In the end, historians who discuss genocide find themselves answering the question as to whether a given event qualifies, and so classifying rather than explaining. The discussions take on a semantic or legalistic or political form. In each of the cases discussed in this book, the question “Was it genocide?” can be answered: yes, it was. But this does not get us far.
The peoples of the bloodlands functioned in a world of daunting linguistic complexity. Most of the victims described here knew or had regular contact with two or more languages, and many of them were bilingual or trilingual. Broader histories of Europe involve problems of transliteration, since words from languages written in non-Roman characters must be rendered in Roman characters in English. The problem arises not with languages such as French, German, Polish, or Czech, which are written in Roman characters with more or less familiar diacritical marks. But Yiddish and Hebrew are written in Hebrew characters, and Belarusian, Russian, and Ukrainian are written in Cyrillic alphabets.
For each of these languages there are competing systems of transliteration, each with its advantages and disadvantages. To make matters worse, many of the people and places discussed in this book were known by different names in different languages written with different characters. So there might be a dozen legitimate ways, for example, to spell the name of a Jew from Ukraine in English. For many readers, the people and places discussed in this book will be unfamiliar enough without the burden of the more elaborate solutions to the transliteration problem. The risk with too much precision is that people and places become more rather than less exotic.

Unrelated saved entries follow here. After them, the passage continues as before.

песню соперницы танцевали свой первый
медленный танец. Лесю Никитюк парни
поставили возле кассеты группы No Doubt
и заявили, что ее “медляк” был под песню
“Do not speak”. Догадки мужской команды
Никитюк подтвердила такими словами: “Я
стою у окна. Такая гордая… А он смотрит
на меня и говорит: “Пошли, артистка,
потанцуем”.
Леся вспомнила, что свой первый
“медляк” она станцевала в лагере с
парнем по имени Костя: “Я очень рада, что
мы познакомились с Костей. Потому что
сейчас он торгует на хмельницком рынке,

I have generally given names in simpler and more familiar forms rather than those that correspond perfectly to transliteration. I spell Russian surnames ending with a double ii just that way, partly so that readers can tell the difference between Russian surnames (ending with ii), Ukrainian surnames (ending with yi), and Polish surnames (ending with i). I usually give city names in an English form if one is familiar, so Warsaw rather than Warszawa and Kiev rather than Kyïv. All of the cities were spelled differently by different inhabitants at any given time—and at different times fell under different rulers with different official topographies. I tend to favor current English spellings, although I make exceptions when it would seem absurd not to do so. Cities in the Soviet Union had a tendency to change names; I use the names under which they were known at the time. Thus famine and terror strike Stalino (not Donetsk) in the 1930s and the German Sixth Army is destroyed at Stalingrad (not Volgograd) in 1942. I try to refer to cities by the same name throughout the book, although in certain cases where boundaries moved and populations were transferred (Lwów/Lviv, Wilno/Vilnius) this would have been too distorting. In citations I give the name of the author as it appears in the cited work, even though this means that some authors’ names will be spelled different ways in different citations. In the notes and bibliography I transliterate more precisely than in the main text, following simplified versions of the Library of Congress guidelines. These are all matters of judgment; readers with experience in these problems will understand the impossibility of avoiding certain compromises. Translations, except where otherwise noted, are my own.